■ Passage:
----------

We acquired calibration data from one subject to determine the appropriate CSF correction for a typical grey matter voxel and then applied this result to all our data acquired with the same resolution and acquisition parameters. The calibration data consisted of tQUIXOTIC acquisitions with different ΔTE values from one subject. ΔTE values were 12.6, 50, 60, 70, 80, 90 and 100 ms. Five echoes were acquired with each ΔTE, except for the standard three echoes for ΔTE = 12.6. The total scan duration was 317s per acquisition. A DIR image for GM-only imaging was collected after each acquisition using the parameters described previously.

----------

■ Parts of the exercise:
1/ List every ΔTE value given in the calibration passage.
2/ Write the next part of the calibration passage, beginning after its final sentence.
The stored data have no connection to the calibration passage.

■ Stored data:
----------

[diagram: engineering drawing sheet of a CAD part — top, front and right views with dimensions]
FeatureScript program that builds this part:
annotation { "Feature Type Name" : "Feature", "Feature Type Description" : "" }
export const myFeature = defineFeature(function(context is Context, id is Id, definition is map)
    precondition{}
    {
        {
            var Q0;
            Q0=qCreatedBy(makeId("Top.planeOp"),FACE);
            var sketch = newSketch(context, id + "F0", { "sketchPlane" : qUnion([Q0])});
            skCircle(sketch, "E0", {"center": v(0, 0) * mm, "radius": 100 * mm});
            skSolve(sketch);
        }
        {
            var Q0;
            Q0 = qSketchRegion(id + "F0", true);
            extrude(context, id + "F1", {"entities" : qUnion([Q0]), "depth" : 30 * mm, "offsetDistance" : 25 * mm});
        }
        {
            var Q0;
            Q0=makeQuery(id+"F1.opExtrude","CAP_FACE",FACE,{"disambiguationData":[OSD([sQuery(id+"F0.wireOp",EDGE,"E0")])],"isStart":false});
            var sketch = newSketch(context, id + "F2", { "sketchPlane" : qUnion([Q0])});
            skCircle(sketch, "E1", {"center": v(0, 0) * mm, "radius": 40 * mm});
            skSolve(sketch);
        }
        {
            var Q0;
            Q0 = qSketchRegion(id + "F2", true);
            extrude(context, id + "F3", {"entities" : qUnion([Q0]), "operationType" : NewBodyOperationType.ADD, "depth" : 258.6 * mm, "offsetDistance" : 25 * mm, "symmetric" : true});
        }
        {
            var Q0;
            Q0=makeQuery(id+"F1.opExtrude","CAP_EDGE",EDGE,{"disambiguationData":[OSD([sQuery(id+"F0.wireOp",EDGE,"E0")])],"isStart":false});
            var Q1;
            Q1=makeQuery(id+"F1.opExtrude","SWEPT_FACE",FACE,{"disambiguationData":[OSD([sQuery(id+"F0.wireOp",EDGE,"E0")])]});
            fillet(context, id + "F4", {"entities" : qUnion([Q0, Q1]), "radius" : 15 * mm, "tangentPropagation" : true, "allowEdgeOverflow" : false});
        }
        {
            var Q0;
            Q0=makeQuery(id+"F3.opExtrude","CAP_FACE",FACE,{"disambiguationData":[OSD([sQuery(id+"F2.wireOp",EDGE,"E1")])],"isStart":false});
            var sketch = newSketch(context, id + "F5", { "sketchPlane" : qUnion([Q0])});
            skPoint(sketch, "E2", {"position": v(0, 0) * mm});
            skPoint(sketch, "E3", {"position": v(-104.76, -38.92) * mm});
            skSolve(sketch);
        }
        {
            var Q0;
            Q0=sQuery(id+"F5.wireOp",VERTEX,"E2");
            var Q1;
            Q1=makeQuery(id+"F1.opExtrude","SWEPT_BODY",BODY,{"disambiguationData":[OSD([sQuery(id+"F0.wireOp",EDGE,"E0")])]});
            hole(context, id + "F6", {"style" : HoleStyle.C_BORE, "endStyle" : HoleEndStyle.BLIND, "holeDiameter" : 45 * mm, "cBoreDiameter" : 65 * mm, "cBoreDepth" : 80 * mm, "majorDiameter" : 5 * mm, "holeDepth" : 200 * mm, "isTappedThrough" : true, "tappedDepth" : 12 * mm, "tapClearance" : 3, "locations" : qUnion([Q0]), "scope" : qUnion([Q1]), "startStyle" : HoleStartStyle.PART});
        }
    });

----------

■ Task-by-task results:
1/ 12.6, 50, 60, 70, 80, 90 and 100 ms

2/
Since the signal from CSF is purposefully suppressed by subtraction, we first determined the value of T_2,CSF within GM using the pre-subtraction images. Images were smoothed and averaged over all grey matter. Each acquisition with different ΔTE was analyzed separately. Those acquisitions with two or more average signal intensities with TE ≥ 500 ms were then fit assuming monoexponetnial decay (Equation A1), since all signal remaining at these long TEs should only be from CSF. These fits resulted in average T_2,CSF = 1.2 s, which is similar to that computed in (20).

The calibration data was then analyzed using the same methods described for the tQUIXOTIC experiments. In short, the data was pairwise subtracted, smoothed (6 mm Gaussian kernel), and averaged across time. The corresponding DIR-GM image for each acquisition was used as a mask to select GM voxels and the average GM signal intensity was calculated.

We fit Equation 2, with T_2,CSF = 1.2 s, to the average GM signal intensity and observed a large residual due to signal discontinuities when similar TEs were acquired with different ΔTE (Figure 6), suggesting that k_CSF and k_blood had some dependence on the inter-echo spacing (ΔTE) of the GRASE readout. We altered the Equation 2 model for the average signal intensity measured at each echo time (S(TE)) by introducing a linear dependence on ΔTE for both y-intercept terms:

Figure 6.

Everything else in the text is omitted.